(Tasks):
1. Write out the portion of the svcrdma patch reply that opens with the words containing "by J. Bruce" and closes with "by the device.", reproducing it verbatim.
2. Reproduce the listing verbatim, from its beginning through the line containing "dist [-0.000781, -0.000086]", and omit the pictures from your answer.

2008-09-24 20:10:57

by J. Bruce Fields

[permalink] [raw]
Subject: Re: [PATCH 03/10] svcrdma: Query device for Fast Reg support during connection setup

On Tue, Sep 16, 2008 at 06:34:32AM -0500, Tom Tucker wrote:
> Query the device capabilities in the svc_rdma_accept function to determine
> what advanced memory management capabilities are supported by the device.
> Based on the query, select the most secure model available given the
> requirements of the transport and capabilities of the adapter.
>
> Signed-off-by: Tom Tucker <[email protected]>
>
> ---
> net/sunrpc/xprtrdma/svc_rdma_transport.c | 86 +++++++++++++++++++++++++++--
> 1 files changed, 80 insertions(+), 6 deletions(-)

(Dataset content):
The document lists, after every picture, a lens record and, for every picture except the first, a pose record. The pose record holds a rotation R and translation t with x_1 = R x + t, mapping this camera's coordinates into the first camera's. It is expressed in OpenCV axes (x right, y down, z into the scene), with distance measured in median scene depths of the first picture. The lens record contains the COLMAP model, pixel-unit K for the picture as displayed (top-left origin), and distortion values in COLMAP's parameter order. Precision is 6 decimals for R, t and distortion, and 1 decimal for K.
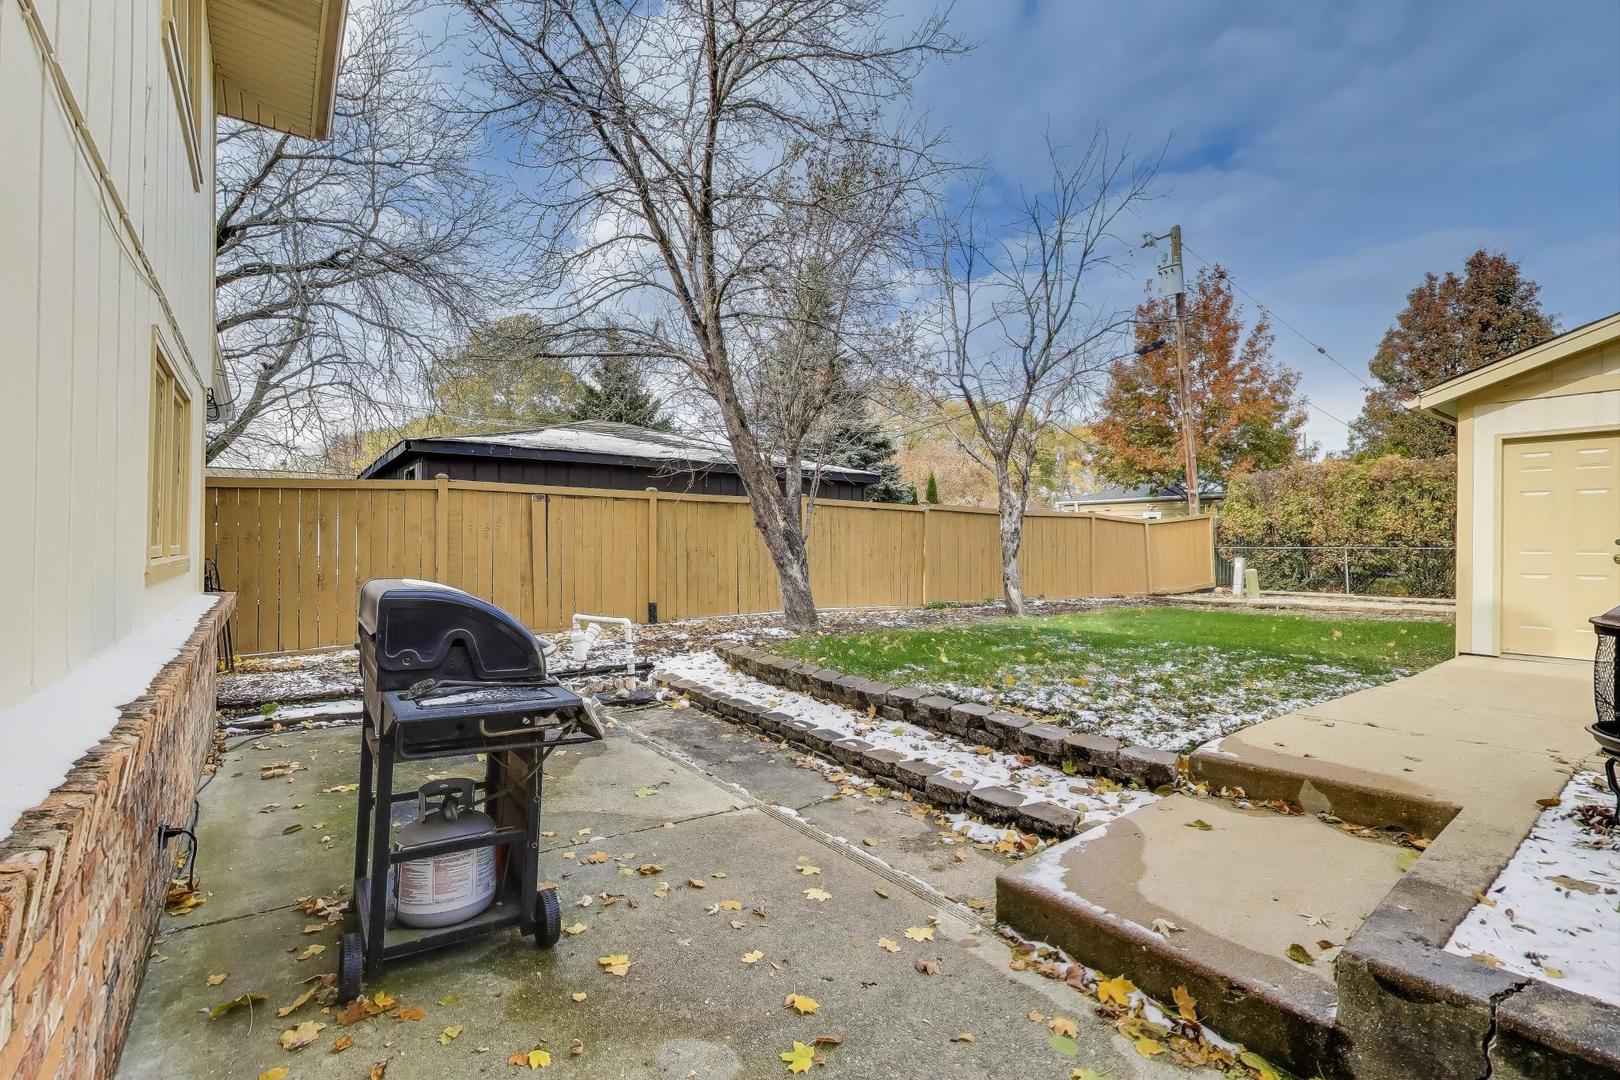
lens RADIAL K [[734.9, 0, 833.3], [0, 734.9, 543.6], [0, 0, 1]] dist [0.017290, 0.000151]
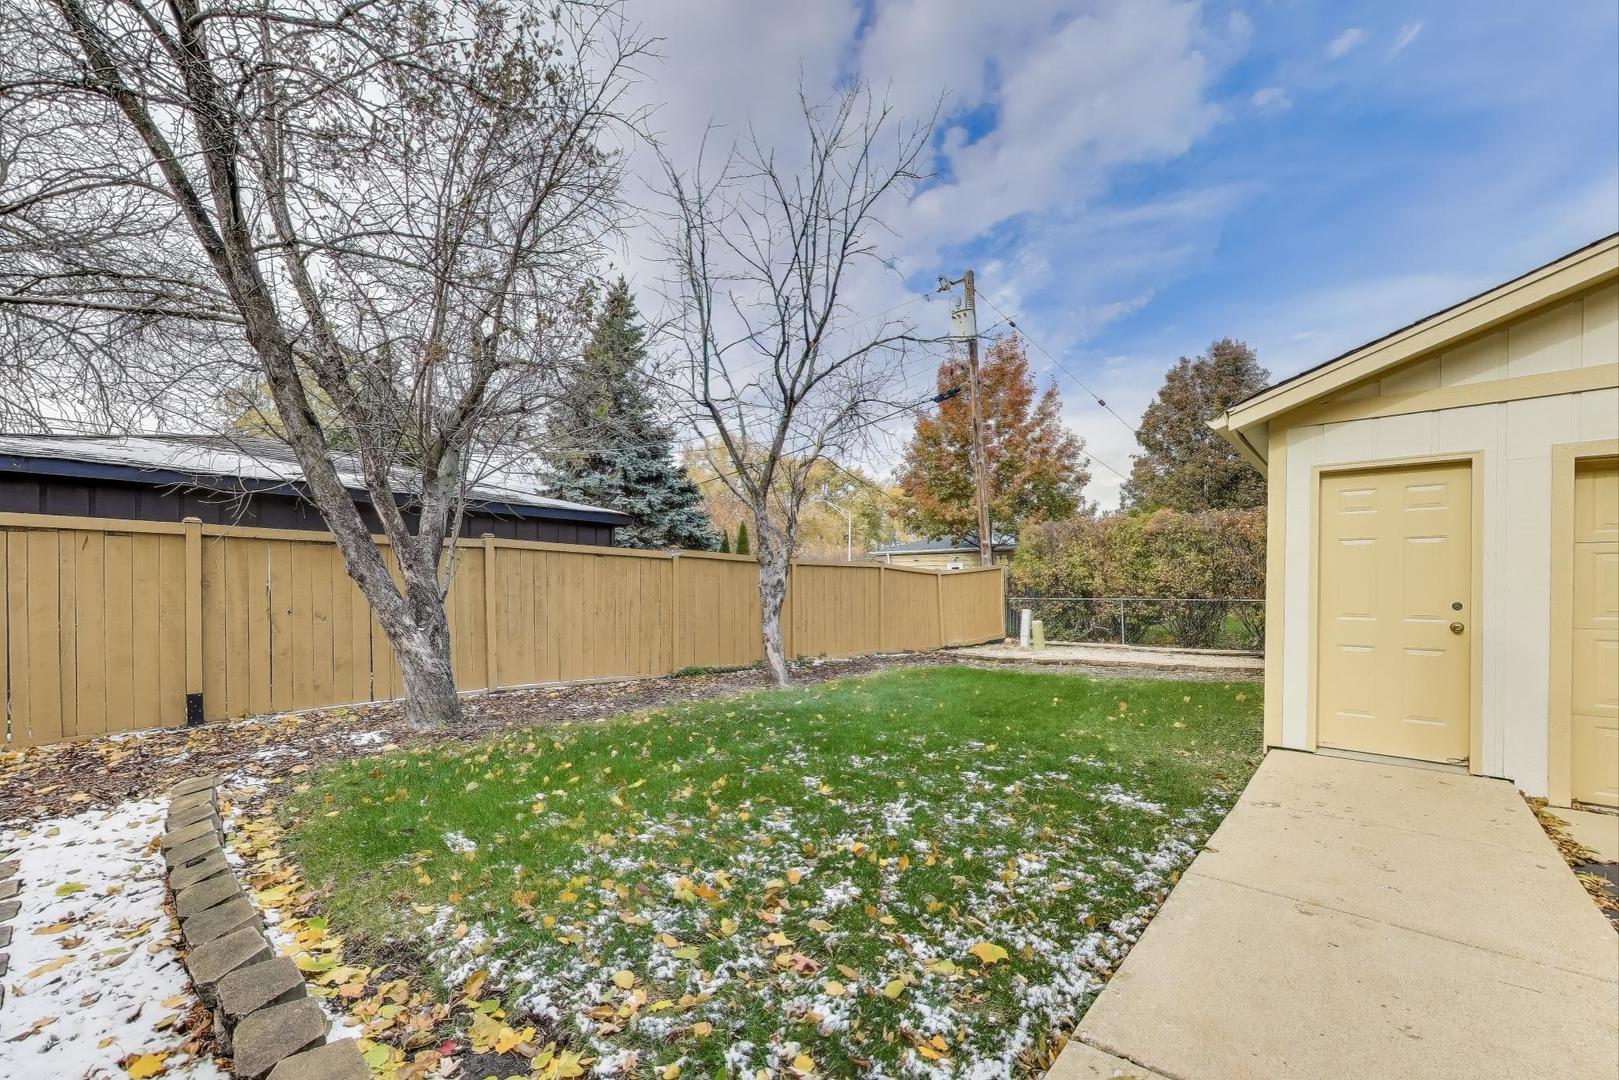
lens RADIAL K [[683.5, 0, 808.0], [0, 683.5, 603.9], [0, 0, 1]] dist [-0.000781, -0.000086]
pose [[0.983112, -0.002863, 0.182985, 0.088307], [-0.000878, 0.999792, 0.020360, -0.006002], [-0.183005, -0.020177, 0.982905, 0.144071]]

(Activity answers):
1.
by J. Bruce Fields

[permalink] [raw]
Subject: Re: [PATCH 03/10] svcrdma: Query device for Fast Reg support during connection setup

On Tue, Sep 16, 2008 at 06:34:32AM -0500, Tom Tucker wrote:
> Query the device capabilities in the svc_rdma_accept function to determine
> what advanced memory management capabilities are supported by the device.

2.
The document lists, after every picture, a lens record and, for every picture except the first, a pose record. The pose record holds a rotation R and translation t with x_1 = R x + t, mapping this camera's coordinates into the first camera's. It is expressed in OpenCV axes (x right, y down, z into the scene), with distance measured in median scene depths of the first picture. The lens record contains the COLMAP model, pixel-unit K for the picture as displayed (top-left origin), and distortion values in COLMAP's parameter order. Precision is 6 decimals for R, t and distortion, and 1 decimal for K.
lens RADIAL K [[734.9, 0, 833.3], [0, 734.9, 543.6], [0, 0, 1]] dist [0.017290, 0.000151]
lens RADIAL K [[683.5, 0, 808.0], [0, 683.5, 603.9], [0, 0, 1]] dist [-0.000781, -0.000086]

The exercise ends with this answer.